**RECORDS TO PROCESS**
-------------------------

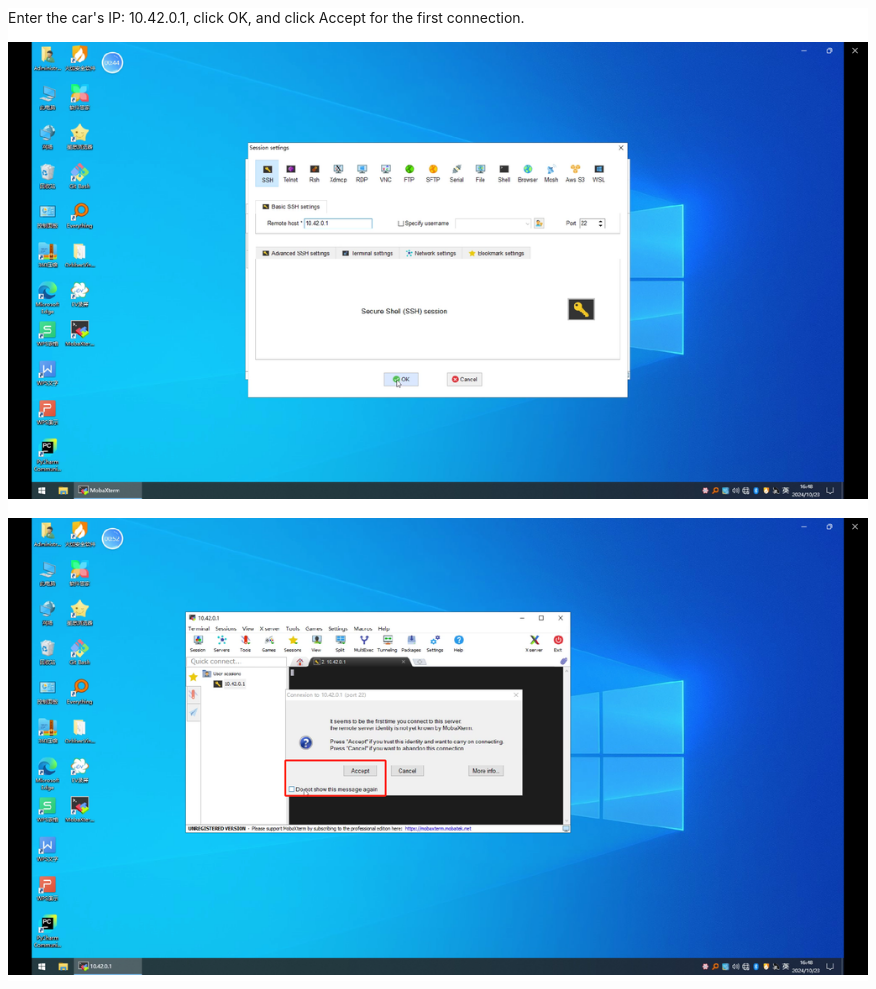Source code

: Enter the car's IP: 10.42.0.1, click OK, and click Accept for the first connection.

![](../../resources/7-ExamplesRobotsUsing/7.1/7.1.2/7.1.2-71.png)

![](../../resources/7-ExamplesRobotsUsing/7.1/7.1.2/7.1.2-72.png)
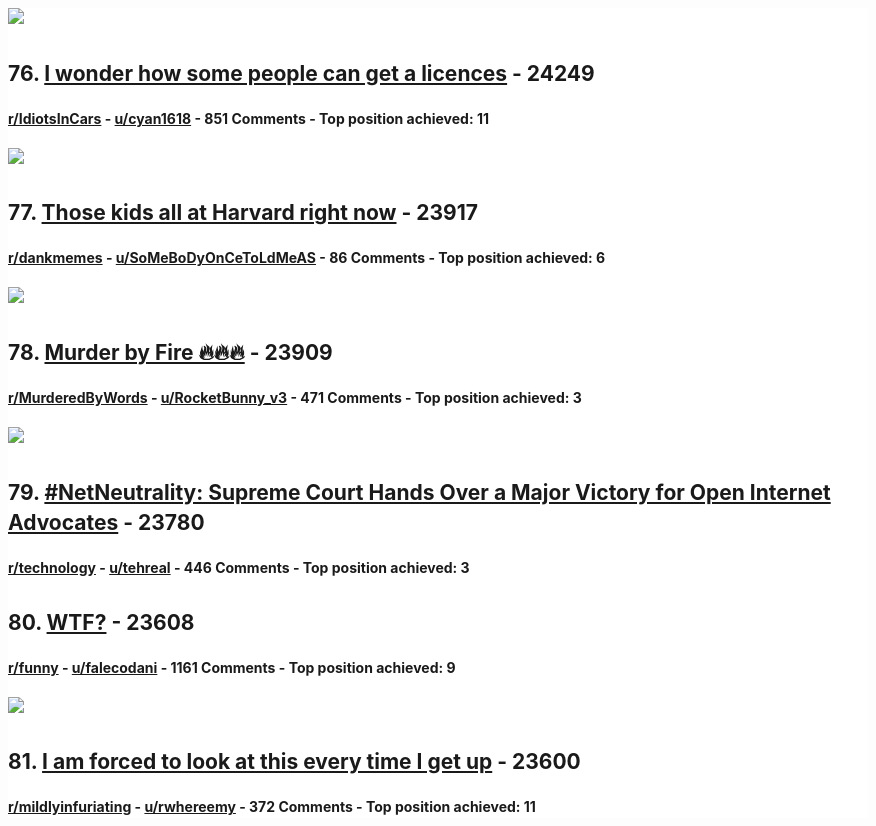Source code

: <a href="https://thehill.com/homenews/house/415597-pelosi-calls-on-whitaker-to-recuse-himself-from-russia-probe"><img src="https://b.thumbs.redditmedia.com/VeNYo8gfkH_h5aks2Cnk9ON6cEGthQTxqx_-yFE05eQ.jpg"></img></a>

## 76. [I wonder how some people can get a licences](http://reddit.com/r/IdiotsInCars/comments/9v2aib/i_wonder_how_some_people_can_get_a_licences/) - 24249
#### [r/IdiotsInCars](http://reddit.com/r/IdiotsInCars) - [u/cyan1618](http://reddit.com/u/cyan1618) - 851 Comments - Top position achieved: 11

<a href="https://i.imgur.com/gxz269k.gifv"><img src="https://b.thumbs.redditmedia.com/OtxMNSQlyYiA-kGrfecpqPS0mrCyULLfKxzLpNEJdCo.jpg"></img></a>

## 77. [Those kids all at Harvard right now](http://reddit.com/r/dankmemes/comments/9uxfg9/those_kids_all_at_harvard_right_now/) - 23917
#### [r/dankmemes](http://reddit.com/r/dankmemes) - [u/SoMeBoDyOnCeToLdMeAS](http://reddit.com/u/SoMeBoDyOnCeToLdMeAS) - 86 Comments - Top position achieved: 6

<a href="https://i.redd.it/qskzdq5d4vw11.jpg"><img src="https://a.thumbs.redditmedia.com/iOAsM5_kdEyNQnuc6eTvipwBlkl6x1hzQnCIKyL9UT0.jpg"></img></a>

## 78. [Murder by Fire 🔥🔥🔥](http://reddit.com/r/MurderedByWords/comments/9uwpqe/murder_by_fire/) - 23909
#### [r/MurderedByWords](http://reddit.com/r/MurderedByWords) - [u/RocketBunny_v3](http://reddit.com/u/RocketBunny_v3) - 471 Comments - Top position achieved: 3

<a href="https://i.redd.it/2dzozcmujuw11.jpg"><img src="https://b.thumbs.redditmedia.com/FvGBzItqmZblI0Vh2FYpls26HpieepdLNvE-HYV-DdE.jpg"></img></a>

## 79. [#NetNeutrality: Supreme Court Hands Over a Major Victory for Open Internet Advocates](http://reddit.com/r/technology/comments/9v10ld/netneutrality_supreme_court_hands_over_a_major/) - 23780
#### [r/technology](http://reddit.com/r/technology) - [u/tehreal](http://reddit.com/u/tehreal) - 446 Comments - Top position achieved: 3

## 80. [WTF?](http://reddit.com/r/funny/comments/9v0t0a/wtf/) - 23608
#### [r/funny](http://reddit.com/r/funny) - [u/falecodani](http://reddit.com/u/falecodani) - 1161 Comments - Top position achieved: 9

<a href="https://v.redd.it/chc71plfpxw11"><img src="https://b.thumbs.redditmedia.com/ORe_A8gv5qff-ZGXFKJpj9bsf-ezBcEGTx2ddPkgKfM.jpg"></img></a>

## 81. [I am forced to look at this every time I get up](http://reddit.com/r/mildlyinfuriating/comments/9uyw81/i_am_forced_to_look_at_this_every_time_i_get_up/) - 23600
#### [r/mildlyinfuriating](http://reddit.com/r/mildlyinfuriating) - [u/rwhereemy](http://reddit.com/u/rwhereemy) - 372 Comments - Top position achieved: 11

-------------------------

**YOUR GOAL**
Copy the data exactly. Pictures do not belong in the copy.

**TASK RESPONSE**
Source code

: Enter the car's IP: 10.42.0.1, click OK, and click Accept for the first connection.

![](../../resources/7-ExamplesRobotsUsing/7.1/7.1.2/7.1.2-71.png)

![](../../resources/7-ExamplesRobotsUsing/7.1/7.1.2/7.1.2-72.png)
Source code

: <a href="https://thehill.com/homenews/house/415597-pelosi-calls-on-whitaker-to-recuse-himself-from-russia-probe"><img src="https://b.thumbs.redditmedia.com/VeNYo8gfkH_h5aks2Cnk9ON6cEGthQTxqx_-yFE05eQ.jpg"></img></a>

## 76. [I wonder how some people can get a licences](http://reddit.com/r/IdiotsInCars/comments/9v2aib/i_wonder_how_some_people_can_get_a_licences/) - 24249
#### [r/IdiotsInCars](http://reddit.com/r/IdiotsInCars) - [u/cyan1618](http://reddit.com/u/cyan1618) - 851 Comments - Top position achieved: 11

<a href="https://i.imgur.com/gxz269k.gifv"><img src="https://b.thumbs.redditmedia.com/OtxMNSQlyYiA-kGrfecpqPS0mrCyULLfKxzLpNEJdCo.jpg"></img></a>

## 77. [Those kids all at Harvard right now](http://reddit.com/r/dankmemes/comments/9uxfg9/those_kids_all_at_harvard_right_now/) - 23917
#### [r/dankmemes](http://reddit.com/r/dankmemes) - [u/SoMeBoDyOnCeToLdMeAS](http://reddit.com/u/SoMeBoDyOnCeToLdMeAS) - 86 Comments - Top position achieved: 6

<a href="https://i.redd.it/qskzdq5d4vw11.jpg"><img src="https://a.thumbs.redditmedia.com/iOAsM5_kdEyNQnuc6eTvipwBlkl6x1hzQnCIKyL9UT0.jpg"></img></a>

## 78. [Murder by Fire 🔥🔥🔥](http://reddit.com/r/MurderedByWords/comments/9uwpqe/murder_by_fire/) - 23909
#### [r/MurderedByWords](http://reddit.com/r/MurderedByWords) - [u/RocketBunny_v3](http://reddit.com/u/RocketBunny_v3) - 471 Comments - Top position achieved: 3

<a href="https://i.redd.it/2dzozcmujuw11.jpg"><img src="https://b.thumbs.redditmedia.com/FvGBzItqmZblI0Vh2FYpls26HpieepdLNvE-HYV-DdE.jpg"></img></a>

## 79. [#NetNeutrality: Supreme Court Hands Over a Major Victory for Open Internet Advocates](http://reddit.com/r/technology/comments/9v10ld/netneutrality_supreme_court_hands_over_a_major/) - 23780
#### [r/technology](http://reddit.com/r/technology) - [u/tehreal](http://reddit.com/u/tehreal) - 446 Comments - Top position achieved: 3

## 80. [WTF?](http://reddit.com/r/funny/comments/9v0t0a/wtf/) - 23608
#### [r/funny](http://reddit.com/r/funny) - [u/falecodani](http://reddit.com/u/falecodani) - 1161 Comments - Top position achieved: 9

<a href="https://v.redd.it/chc71plfpxw11"><img src="https://b.thumbs.redditmedia.com/ORe_A8gv5qff-ZGXFKJpj9bsf-ezBcEGTx2ddPkgKfM.jpg"></img></a>

## 81. [I am forced to look at this every time I get up](http://reddit.com/r/mildlyinfuriating/comments/9uyw81/i_am_forced_to_look_at_this_every_time_i_get_up/) - 23600
#### [r/mildlyinfuriating](http://reddit.com/r/mildlyinfuriating) - [u/rwhereemy](http://reddit.com/u/rwhereemy) - 372 Comments - Top position achieved: 11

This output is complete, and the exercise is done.